Design async job orchestration and notification service
Company: Amazon
Role: Machine Learning Engineer
Category: System Design
Difficulty: hard
Interview Round: Technical Screen
Design a service that accepts a list of parameters, uses an external asynchronous cluster API submit_job(params) -> job_uuid and check_job_status(job_uuid) -> ['SUBMITTED','RUNNING','SUCCEEDED','FAILED'], executes the jobs, and notifies the user when all jobs in the list have completed. Specify the architecture and components (ingest API, scheduler, worker pool, status tracker, persistent store, notification service). Detail the execution flow for fan-out submission, concurrency and rate limiting, retry/backoff and idempotency for submissions and status checks, persistence for crash recovery, handling of partial failures and retries for FAILED jobs, timeouts and detection of stuck jobs, deduplication, and cancellation. Explain how you would scale to millions of jobs and choose between polling versus event-driven callbacks if available.

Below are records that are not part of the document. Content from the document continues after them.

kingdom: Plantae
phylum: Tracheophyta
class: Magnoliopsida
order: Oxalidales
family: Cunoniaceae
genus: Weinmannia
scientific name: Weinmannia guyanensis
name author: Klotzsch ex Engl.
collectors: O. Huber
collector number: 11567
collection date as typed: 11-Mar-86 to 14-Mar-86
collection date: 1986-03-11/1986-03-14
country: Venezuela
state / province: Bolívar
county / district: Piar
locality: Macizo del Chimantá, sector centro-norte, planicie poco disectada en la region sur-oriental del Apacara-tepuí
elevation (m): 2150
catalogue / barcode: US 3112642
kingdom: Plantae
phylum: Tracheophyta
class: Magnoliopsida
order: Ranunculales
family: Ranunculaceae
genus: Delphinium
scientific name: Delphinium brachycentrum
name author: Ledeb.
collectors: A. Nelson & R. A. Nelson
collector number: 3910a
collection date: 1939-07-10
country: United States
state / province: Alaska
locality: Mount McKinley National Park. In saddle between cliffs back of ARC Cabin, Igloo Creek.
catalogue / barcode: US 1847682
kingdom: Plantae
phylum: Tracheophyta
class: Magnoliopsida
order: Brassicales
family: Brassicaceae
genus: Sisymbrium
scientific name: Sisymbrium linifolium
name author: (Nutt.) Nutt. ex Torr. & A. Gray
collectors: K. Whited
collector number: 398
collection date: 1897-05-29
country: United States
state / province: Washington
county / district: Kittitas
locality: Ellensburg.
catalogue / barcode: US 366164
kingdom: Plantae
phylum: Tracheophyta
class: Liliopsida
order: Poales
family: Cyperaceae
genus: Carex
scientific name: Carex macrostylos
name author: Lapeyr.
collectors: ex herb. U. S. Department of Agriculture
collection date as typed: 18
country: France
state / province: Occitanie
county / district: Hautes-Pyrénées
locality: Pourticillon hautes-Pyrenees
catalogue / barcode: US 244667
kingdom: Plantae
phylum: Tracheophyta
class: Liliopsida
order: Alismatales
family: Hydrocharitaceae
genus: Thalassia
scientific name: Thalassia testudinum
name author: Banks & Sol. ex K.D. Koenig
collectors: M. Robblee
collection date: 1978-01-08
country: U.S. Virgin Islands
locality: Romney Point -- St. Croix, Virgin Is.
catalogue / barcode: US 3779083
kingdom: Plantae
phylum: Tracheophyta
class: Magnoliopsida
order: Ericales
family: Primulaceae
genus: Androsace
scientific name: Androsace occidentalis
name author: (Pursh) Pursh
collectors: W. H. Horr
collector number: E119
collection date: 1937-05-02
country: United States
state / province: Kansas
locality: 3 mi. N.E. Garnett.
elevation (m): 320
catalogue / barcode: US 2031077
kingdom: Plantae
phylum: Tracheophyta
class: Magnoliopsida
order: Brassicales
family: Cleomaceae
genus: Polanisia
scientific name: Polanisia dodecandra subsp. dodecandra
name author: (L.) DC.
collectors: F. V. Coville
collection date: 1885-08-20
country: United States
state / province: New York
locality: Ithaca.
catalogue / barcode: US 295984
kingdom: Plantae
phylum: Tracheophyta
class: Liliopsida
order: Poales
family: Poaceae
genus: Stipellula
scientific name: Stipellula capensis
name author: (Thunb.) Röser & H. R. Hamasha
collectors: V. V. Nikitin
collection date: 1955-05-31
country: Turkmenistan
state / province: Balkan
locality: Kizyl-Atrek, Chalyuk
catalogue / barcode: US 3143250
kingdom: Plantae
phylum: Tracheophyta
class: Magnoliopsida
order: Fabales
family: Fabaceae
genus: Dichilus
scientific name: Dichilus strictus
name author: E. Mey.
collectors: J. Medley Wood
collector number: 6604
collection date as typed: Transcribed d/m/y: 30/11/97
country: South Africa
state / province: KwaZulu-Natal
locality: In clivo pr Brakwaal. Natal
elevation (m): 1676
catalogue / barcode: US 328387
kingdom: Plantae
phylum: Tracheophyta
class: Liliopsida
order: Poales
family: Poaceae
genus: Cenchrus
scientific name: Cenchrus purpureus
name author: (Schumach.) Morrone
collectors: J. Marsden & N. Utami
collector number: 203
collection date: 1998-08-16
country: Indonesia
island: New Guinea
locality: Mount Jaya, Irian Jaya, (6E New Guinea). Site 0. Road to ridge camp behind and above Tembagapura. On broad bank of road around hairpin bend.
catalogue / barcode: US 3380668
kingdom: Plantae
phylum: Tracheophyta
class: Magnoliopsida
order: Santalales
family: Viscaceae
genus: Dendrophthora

Define client- and server-side APIs, notification semantics (exactly-once vs at-least-once), and monitoring/alerting and observability.
Quick Answer: This question evaluates system design and distributed-systems competencies needed for designing scalable, reliable asynchronous job orchestration and notification services, covering concepts such as idempotency, eventual consistency, rate limiting, retries/backoff, failure recovery, deduplication, and API/notification semantics.